(Beginning of DATA SHOWN)
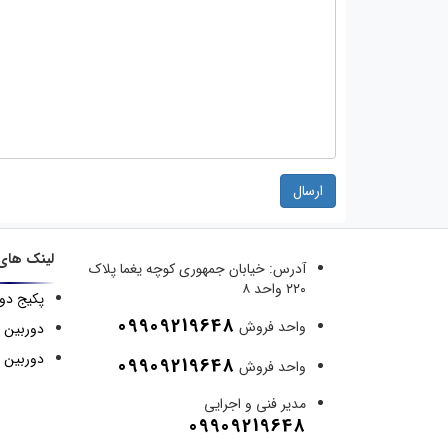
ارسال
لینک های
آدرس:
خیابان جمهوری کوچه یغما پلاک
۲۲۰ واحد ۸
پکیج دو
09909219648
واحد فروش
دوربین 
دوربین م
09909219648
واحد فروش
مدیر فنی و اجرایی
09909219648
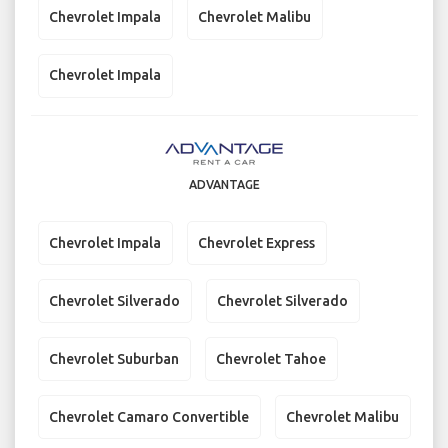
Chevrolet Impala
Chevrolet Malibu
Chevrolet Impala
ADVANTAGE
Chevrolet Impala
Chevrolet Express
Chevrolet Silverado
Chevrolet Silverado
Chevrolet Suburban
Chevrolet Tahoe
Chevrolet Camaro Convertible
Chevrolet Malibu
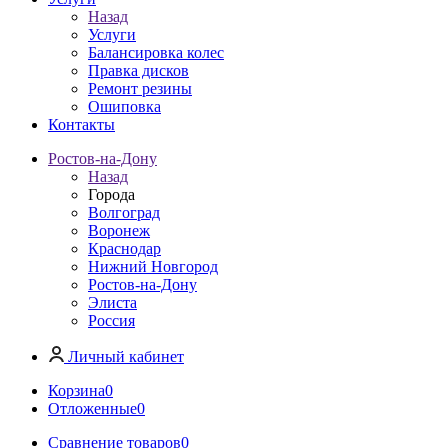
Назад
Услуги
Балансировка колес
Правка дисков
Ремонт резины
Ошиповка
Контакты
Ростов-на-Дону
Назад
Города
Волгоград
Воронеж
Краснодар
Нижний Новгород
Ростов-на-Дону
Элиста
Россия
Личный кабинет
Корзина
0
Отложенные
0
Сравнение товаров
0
(End of DATA SHOWN)
EXERCISE REQUIREMENTS.
Retype the data above exactly. Do not carry over any images.

OUTPUT BELOW.
ارسال
لینک های
آدرس:
خیابان جمهوری کوچه یغما پلاک
۲۲۰ واحد ۸
پکیج دو
09909219648
واحد فروش
دوربین 
دوربین م
09909219648
واحد فروش
مدیر فنی و اجرایی
09909219648
Chevrolet Impala
Chevrolet Malibu
Chevrolet Impala
ADVANTAGE
Chevrolet Impala
Chevrolet Express
Chevrolet Silverado
Chevrolet Silverado
Chevrolet Suburban
Chevrolet Tahoe
Chevrolet Camaro Convertible
Chevrolet Malibu
Назад
Услуги
Балансировка колес
Правка дисков
Ремонт резины
Ошиповка
Контакты
Ростов-на-Дону
Назад
Города
Волгоград
Воронеж
Краснодар
Нижний Новгород
Ростов-на-Дону
Элиста
Россия
Личный кабинет
Корзина
0
Отложенные
0
Сравнение товаров
0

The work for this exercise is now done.